Like everyone else in Yalo village, they went to the toilet outdoors.
The children were sick often. Diarrhoea can be fatal in remote rural communities like Yalo: life was precarious.
“We felt trapped,” Sita says. “We didn’t want to live anymore.”
When Toilet Twinning partner MAP started working with the community, they installed a new community water pump and taught the importance of handwashing and hygiene.
They also spent a long time educating villagers about the importance of having toilets at their homes, making sure they understood why not having a toilet was trapping them in poor health and poverty.
MAP trained Sita and Ankoma to dig a latrine pit and build an enclosure, and they were proud to install their own latrine. And prouder still when the family’s health started to improve dramatically.
“I returned the money I owed and I felt great,” says Sita. “Now we have money to send our children to school.”
Toilet Twinning CEO Lorraine Kingsley, who recently visited Yalo, found people were keen to show off their toilets.
“Those toilets represent change that families have made happen for themselves and now they’re highly motivated to make other changes too,” says Lorraine.
“Yalo have set up a village committee to maintain the water pump and keep the village clean – and it’s absolutely spotless.”
Toilets are a hugely cost-effective driver of development. According to World Health Organization calculations, every £1 spent on sanitation has a return of £5.50, thanks to increased productivity and lower healthcare costs.
Toilet Twinning CEO Lorraine Kingsley, who recently visited Yalo, found people were keen to show off their toilets.”
Yet, sanitation remains a neglected sector in international efforts to reach the Sustainable Development Goals by 2030. Current projections suggest that only nine per cent of countries in Africa will reach Goal 6 – ‘to ensure access to water and sanitation for all’.

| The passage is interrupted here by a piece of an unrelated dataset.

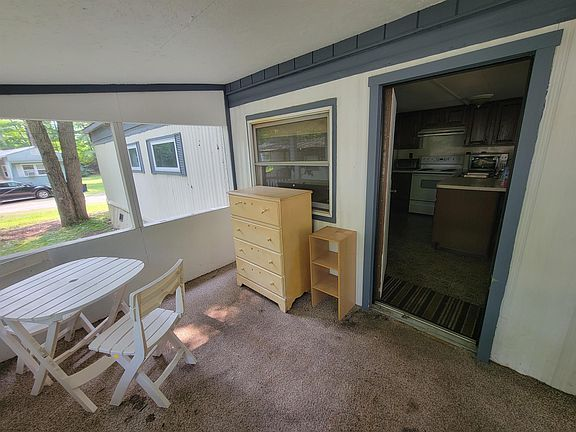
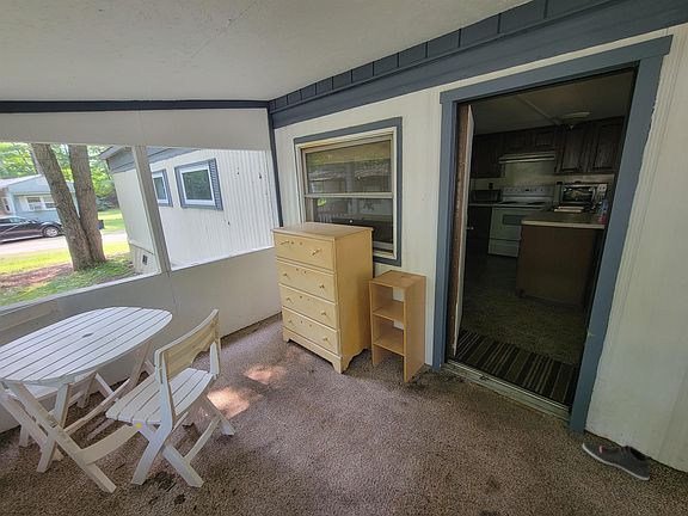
+ sneaker [582,442,650,481]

So, the Toilet Twinning campaign, which has raised more than £11 million in its ten-year existence, continues.
It is the tangible practicality of toilets that is a significant part of the scheme’s appeal for many Rotarians.
The relatively new Grantham Sunrise Rotary Club made twinning the toilets at its meeting place, The Eden House Hotel, its first international project. Several members had experienced inadequate sanitation in poorer countries and wanted to do something practical to help.
They held a fund-raising lottery and quiz night – and supported Grantham Inner Wheel at their toilet-themed alternative to a ‘beetle drive’, where people had to build a ‘bog’ instead of a bug.
‘Toilet Twinning is one of the most worthy projects that we have supported to date,’ says former president, Lez Jones.